Exercise instructions: List every task that the system design text says a user service typically handles.

Now we start to work our way into the system, from the perspective of our users.
First we need another client application. That can be anything a web app, a native iOS app or an app running on a smart TV. Then there is a load balancer to distribute the incoming traffic across multiple instances of the video service.
The video service exposes the user facing API with the streamVideo(...) endpoint. Once a user requests to stream a video, the service accesses the video on the object store database. To improve the performance of the system, we should add a CDN which serves the video content with closer geographical proximity to avoid unnecessary latency.

System Design - Supporting Features

notion image

User Service

A user service is a fundamental component in many system architectures, responsible for managing user-related data and operations.
This service typically handles tasks such as user registration, authentication, profile management, and authorization. A robust SQL database, such as PostgreSQL or MongoDB, is a common choice to store user information, while caching layers like Redis can optimize read performance. Additionally, implementing API gateways can streamline interactions between the user service and other system components, ensuring a seamless and secure user experience.
For more details, read my in-depth article on designing a user service.

Search Service

The last task is to add all system components required to enable the search feature we still have to implement.The service is responsible for handling search-related functionality.
In the API design step we defined a third endpoint called searchVideo(...). So far we don't have any architecture in place to provide the related functionality to the end user.
Now is the time to change that, we need to another service - the search service and a search engine database.
The search service queries the database and returns the most relevant results.
We also need to add an additional step to our processing pipeline so that the metadata that's supposed to be searchable is pushed into the search engine database so it can be indexed there.
For more details, read my in-depth article on designing a search service.
Let us identify and resolve bottlenecks such as single points of failure in our design:

Design Discussion

What if one of our services crashes?

To handle service crashes and ensure high availability:
  • Service Redundancy: Deploy multiple instances of each service across different availability zones or regions. This ensures that if one instance or even an entire data center goes down, other instances can continue to serve traffic.
  • Health Checks and Auto-Recovery: Implement health checks to monitor service health and auto-recovery mechanisms to restart or replace failed instances automatically.
  • Circuit Breaker Pattern: Use the circuit breaker pattern to detect service failures and prevent cascading failures by rerouting traffic or falling back to a degraded mode.

How will we distribute our traffic between our components?

To distribute traffic efficiently and evenly:
  • Load Balancers: Deploy load balancers between clients and services to distribute incoming traffic evenly across multiple instances. This ensures no single instance is overwhelmed and improves fault tolerance.

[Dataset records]

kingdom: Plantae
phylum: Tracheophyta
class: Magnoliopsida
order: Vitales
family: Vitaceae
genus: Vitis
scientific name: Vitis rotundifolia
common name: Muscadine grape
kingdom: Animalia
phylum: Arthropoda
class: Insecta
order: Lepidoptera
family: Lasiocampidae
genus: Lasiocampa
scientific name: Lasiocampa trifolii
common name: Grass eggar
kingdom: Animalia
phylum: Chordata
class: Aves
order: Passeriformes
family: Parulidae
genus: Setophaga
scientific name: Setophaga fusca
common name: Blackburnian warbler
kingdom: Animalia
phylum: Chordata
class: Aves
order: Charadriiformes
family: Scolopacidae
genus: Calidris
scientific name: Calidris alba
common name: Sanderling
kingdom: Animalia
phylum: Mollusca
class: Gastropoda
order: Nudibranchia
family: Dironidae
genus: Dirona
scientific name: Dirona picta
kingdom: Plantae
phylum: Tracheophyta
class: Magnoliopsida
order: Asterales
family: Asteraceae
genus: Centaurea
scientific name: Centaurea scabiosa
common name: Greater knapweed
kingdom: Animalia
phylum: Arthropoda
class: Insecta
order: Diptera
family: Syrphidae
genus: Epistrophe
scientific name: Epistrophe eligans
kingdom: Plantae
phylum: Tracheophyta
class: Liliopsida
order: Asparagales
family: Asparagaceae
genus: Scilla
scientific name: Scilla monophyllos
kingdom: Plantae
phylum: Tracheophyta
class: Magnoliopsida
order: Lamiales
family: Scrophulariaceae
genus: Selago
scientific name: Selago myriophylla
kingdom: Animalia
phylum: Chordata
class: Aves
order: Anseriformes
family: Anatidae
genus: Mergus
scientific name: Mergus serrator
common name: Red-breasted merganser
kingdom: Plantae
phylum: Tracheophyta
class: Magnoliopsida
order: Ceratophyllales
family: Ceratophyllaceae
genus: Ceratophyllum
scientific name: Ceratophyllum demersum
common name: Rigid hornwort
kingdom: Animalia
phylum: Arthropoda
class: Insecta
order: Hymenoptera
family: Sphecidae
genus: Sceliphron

Exercise result: User registration, authentication, profile management, and authorization.